The general impression was that this conversation could easily have played out in a cigar-smoke filled club somewhere. A benevolent, collegial, non-committal chat amongst peers.

Then Chervel invited questions from the floor and things changed. One question about whether it was possible to install a GitHub repository for the humanities at the state library, made it obvious that most of the gentlemen on the podium were incapable of grasping such questions and that they had extremely little in common with the young scholars whose professional publishing career they were supposed to discuss. Just the odd silence following this question made the trip to Munich worthwhile!
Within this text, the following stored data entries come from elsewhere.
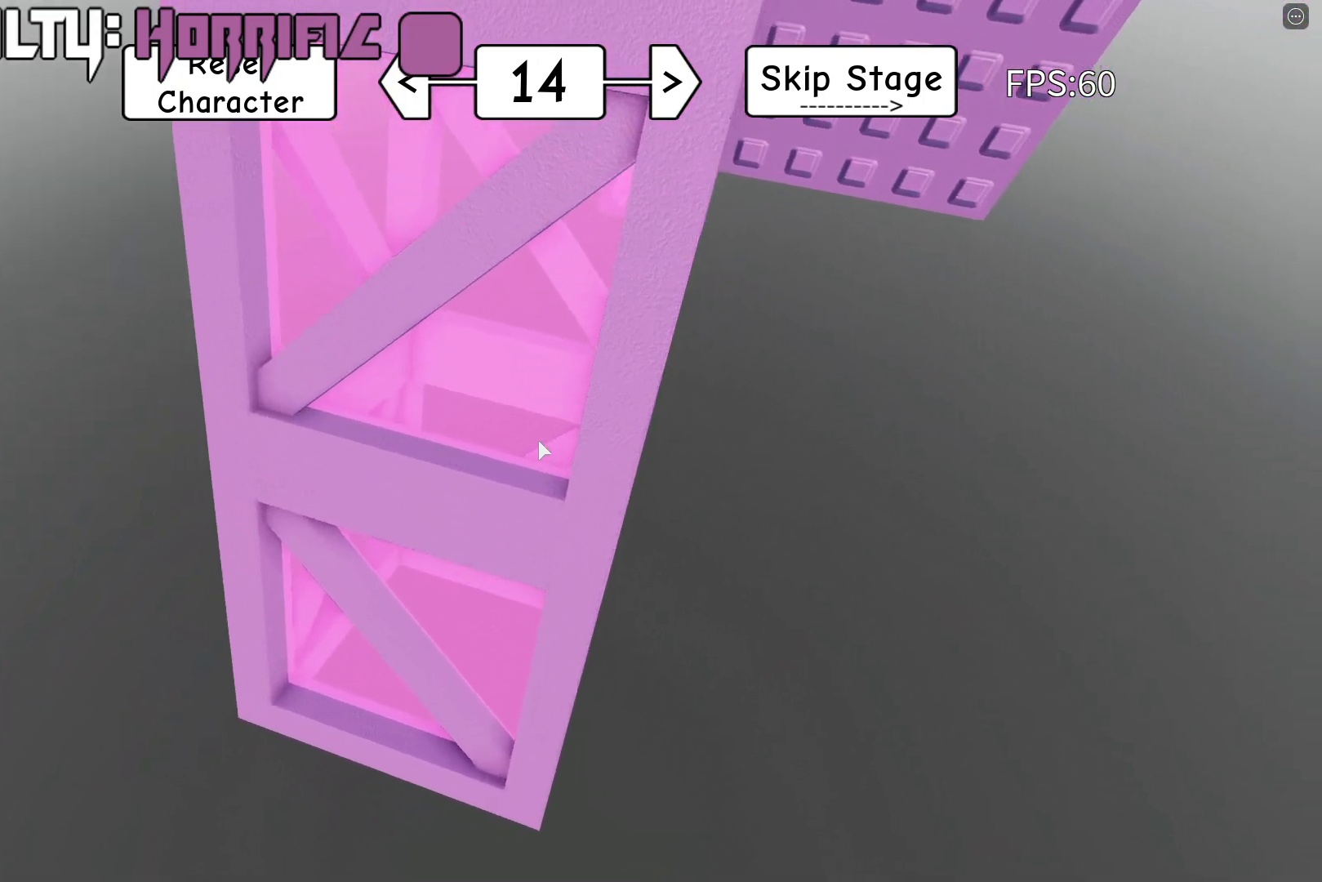
{"keys": ["a", "space", "w"], "events": [[183, "w", "down"]]}
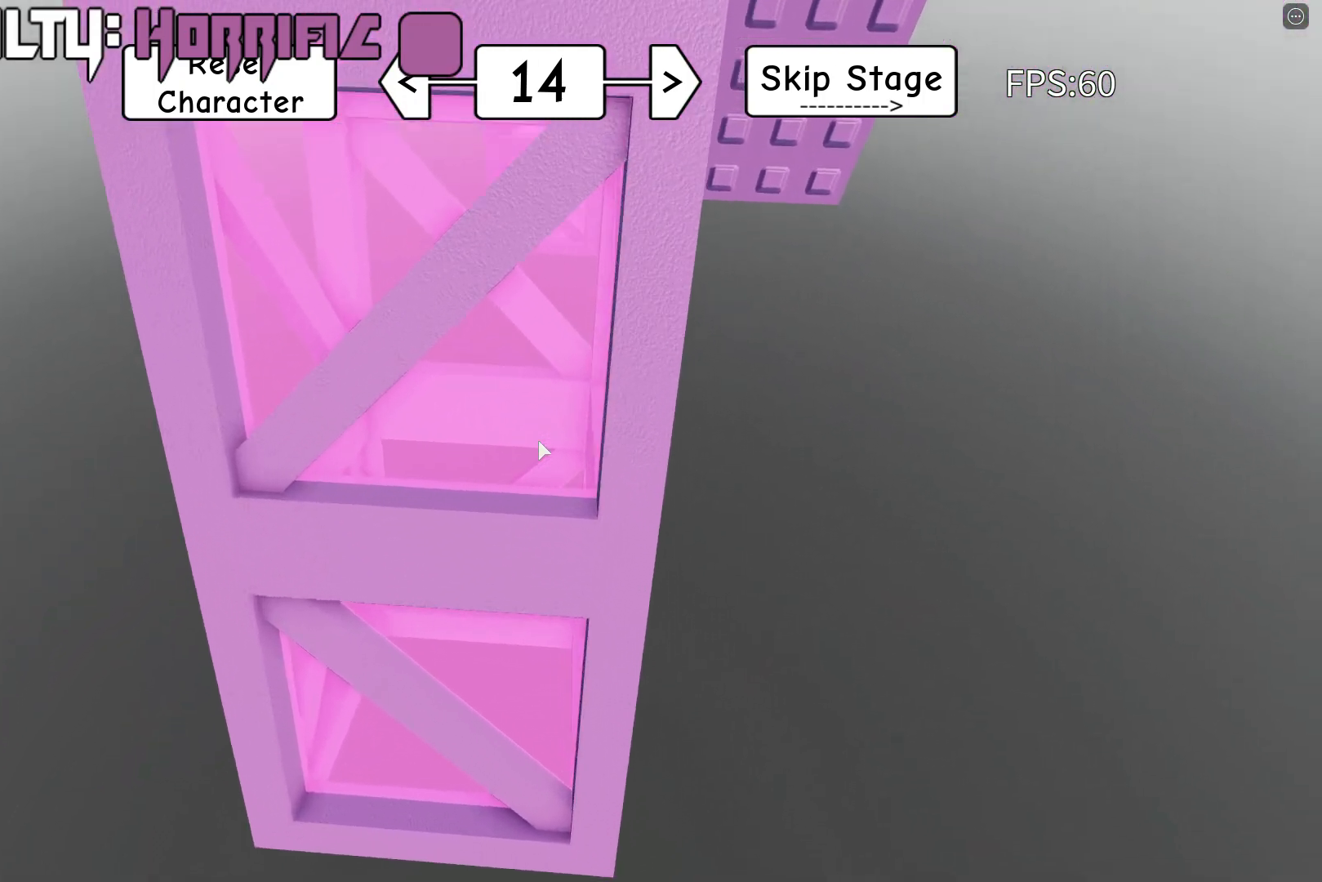
{"keys": ["a", "space", "w"], "events": []}
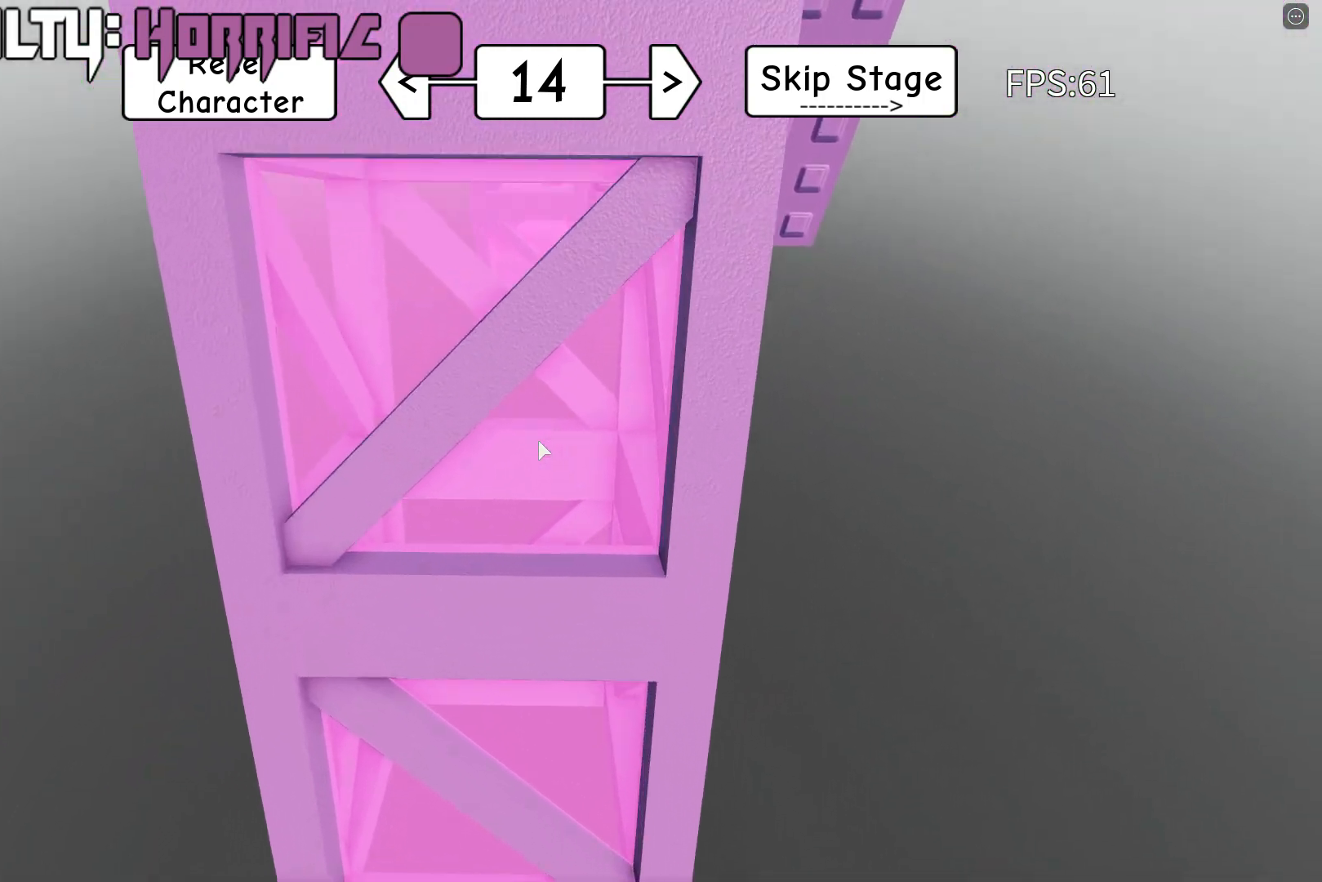
{"keys": [], "events": [[333, "a", "up"], [350, "space", "up"], [367, "w", "up"]]}
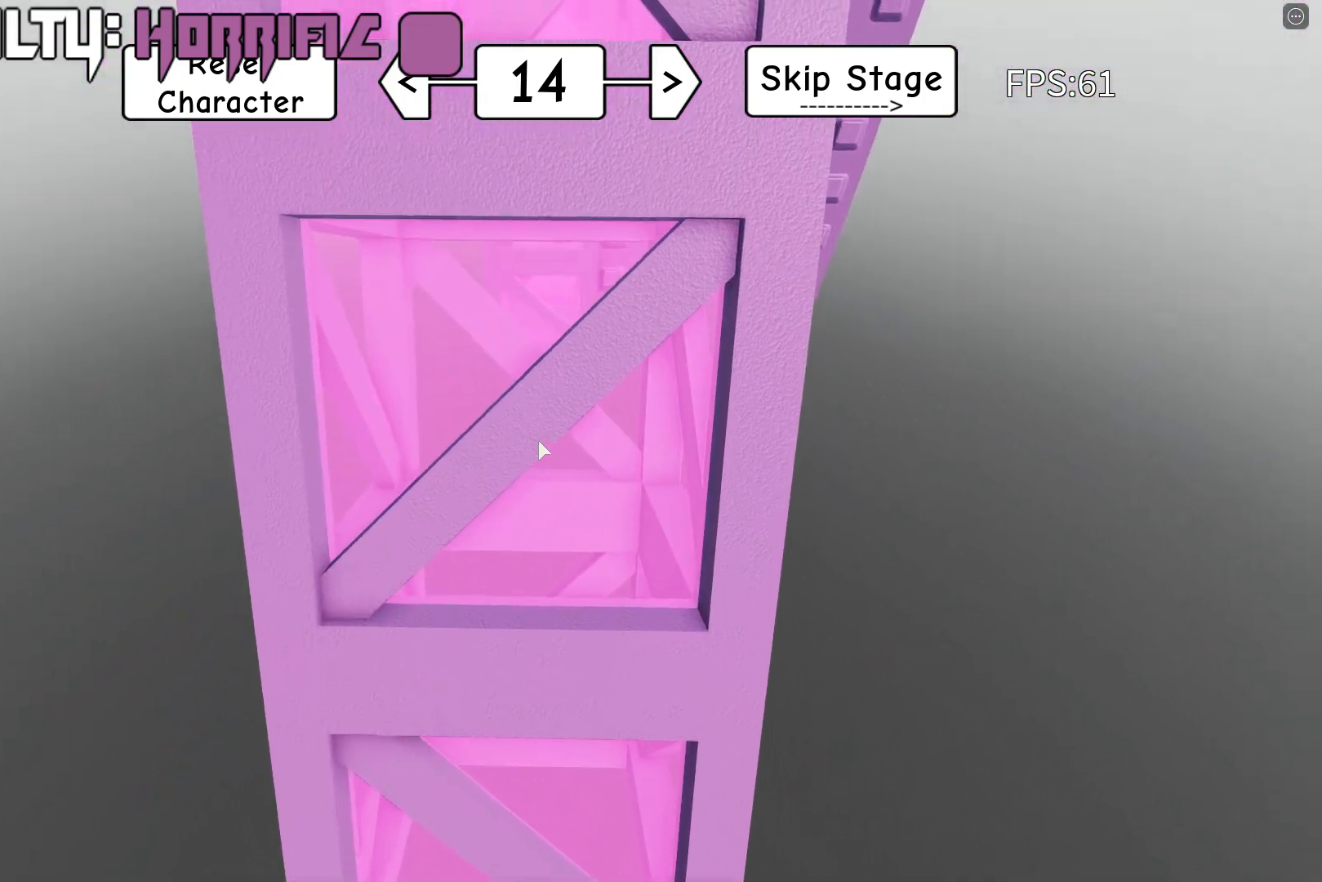
{"keys": [], "events": [[17, "s", "down"], [100, "s", "up"], [233, "s", "down"], [283, "s", "up"], [417, "s", "down"], [467, "s", "up"]]}
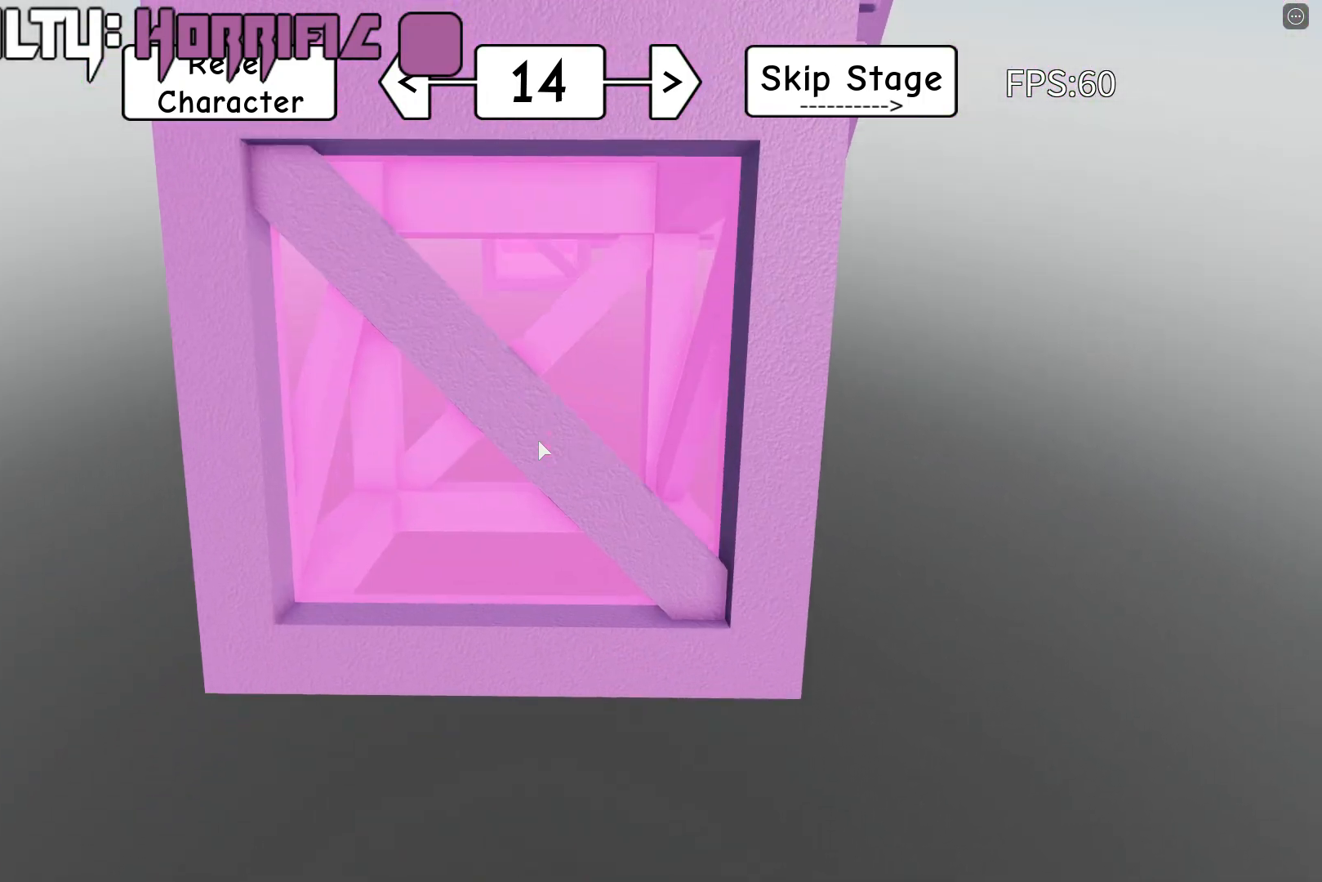
{"keys": [], "events": [[317, "s", "down"], [367, "s", "up"]]}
At the reception afterwards, one young art-historian mused: “What will they do, when they get hit by the wave of data and publication that is currently building momentum? They have no idea that it is coming their way!” She also told me that she and her colleagues (from a variety of disciplines) do not really want books anymore. Instead they are looking for communicative possibilities that allow for a completely new way of building knowledge with open review, possibilities of remixing, reusing, and expanding information in a variety of directions.

Despite the relatively superficial discussion, this event impressed me. Not for the things that were said – there was nothing new for me to learn – but because it was the first time that I witnessed with such clarity the considerable generational gap between most decision-makers who still think of e-mail and pdfs as newfangled communicative formats and those young scholars who are ready to altogether abandon linear narrative with its distinct authors and individual contribution to the field. In other words, the latter no longer wish to formulate their contribution to universal knowledge in that 600 year old genre that the former see as an indispensable hallmark of serious intellectual endeavor, which, should it bear the prestigious stamp of a recognizable publisher, must be “good”. This is is hard to swallow for a younger generation, whose research is often interdisciplinary and contributes to complex, digital information and research architecture not only with writing and data but also with coding. Try and explain such accomplishments to hiring panels that include decision makers who openly admit that they judge the quality of a young academic’s work at least partially by the name of the publisher who printed it.

Munich illustrated some strong positions on both sides of this generational divide. On the side of the establishment there is a significant fear-factor. Van der Lahr rightly pointed to some of the highly allergic reactions of (particularly smaller) publishers to the open access development because it may well become an existential threat to them. I also think that Schulze Wessel has a point with his great narrative needing an appropriate genre, although it certainly does not have to be a bound book. I do believe that building a linear argument, to support, sustain and prove it over the course of a long-form genre is a skill that is important for any academic. At the same time, there is no doubt whatever that the plethora of current digital humanities undertakings and explorations in new digital genres can be of indisputable scholarly merit and open up an entirely new way of creating and communicating knowledge. The only person at the table who was savvy enough to recognize this was Hubertus Kohle.

It will take academics like him to keep the conversation going. With a little less revolutionary fervor on the side of youth and a bit more openness, interest, and consideration on the side of an unknowing establishment, scholarly investigation in the humanities too will be able to create and appreciate a richer landscape of academic communication, a hybrid, if you will, that is truly worth building.  Munich’s discussion was an excellent start to the many discussions that are needed to get Germany’s humanities moving in the right direction.